Work request a: In the records below, find every line containing the word "What" and copy each such line.

Passage for review:
Grace Meets the Real World
"American 'roots' music (a la the Grammy-winning O Brother, Where Art Thou?) is making a comeback for reasons Christians can readily understand."
Eric Miller | posted 4/01/2002 12:00AM
State of Grace
Pierce Pettis
Compass Records
Crossing Muddy Waters
John Hiatt
Vanguard Records
It's hard to know what to make of the O Brother, Where Art Thou? soundtrack winning the Country Music Association's 2001 album of the year—much less its Grammy—given that the liner notes of the CD blast away at the country music industry with such calculated aim. We learn that country music has become simply "watered-down pop/rock with greeting-card lyrics"; it specializes in "cultivated hothouse blooms that flaunt their colors on radio stations from coast to coast." That's not the sort of scorched-earth rhetoric that usually wins the applause of the attacked.
And yet applaud they did, shamed into it, perhaps. The soundtrack, under the direction of producing and songwriting demigod T-Bone Burnett, sought to capture the "original country sound" in a way that would winsomely render the beauty and power of music that more and more comes across, tellingly, as "ethnic." Burnett attracted a remarkable collection of musicians, ranging from living legend Alison Krauss (boasting ten Grammies), who leads an angelic choir in "Down to the River to Pray," to Ralph Stanley (billed as "The King of Mountain Soul"), who delivers a harrowing a cappella rendition of "O Death." The CMA was right: the record is a treasure, and after listening to it one is confronted with the obvious question: What is this? And what does it mean?
Finding PlaceThe very confusion over what to label this record and the musical world that it evokes—is it "Folk"? "Americana"? "Old-Time Music"? "Mountain Music"? "Southern Vernacular"? "Roots"? "Country"?—speaks of both a troubling cultural disarray and a salutary historical moment.
Most hearteningly, the "roots" phenomenon may signal a broadening readiness to embrace, in some fashion, what for most of the 20th century was an embarrassment to America's polite, educated, classes: the rural, regional, Protestant and Catholic world that the capitalist cosmopolitan 20th century nearly destroyed.

Exercise data:
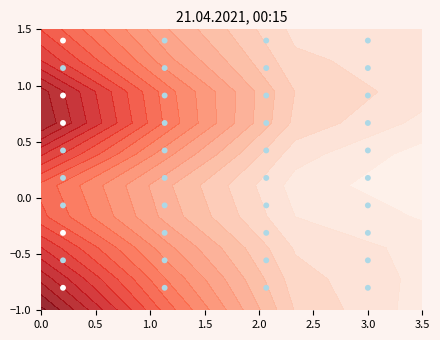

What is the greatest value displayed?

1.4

==

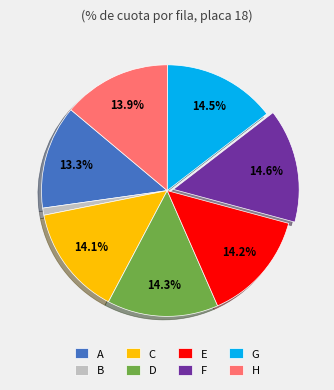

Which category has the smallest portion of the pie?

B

---

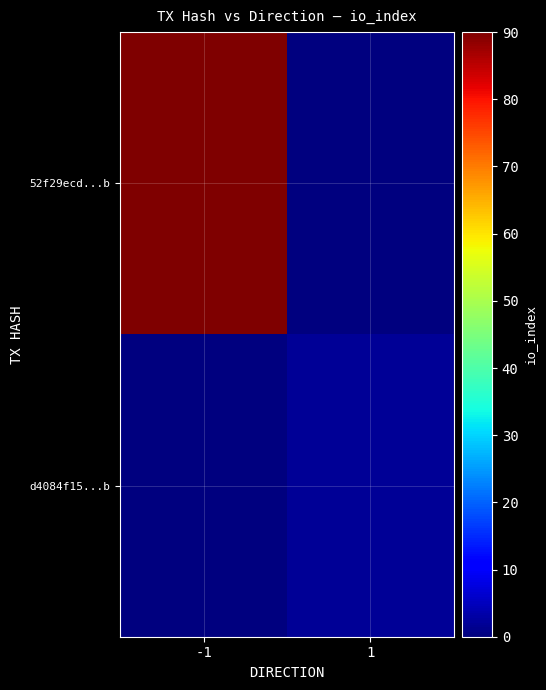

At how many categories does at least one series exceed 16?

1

Work request b: According to the review of American roots music, who directed the O Brother, Where Art Thou? soundtrack?

Your response a:
What is the greatest value displayed?

Your response b: T-Bone Burnett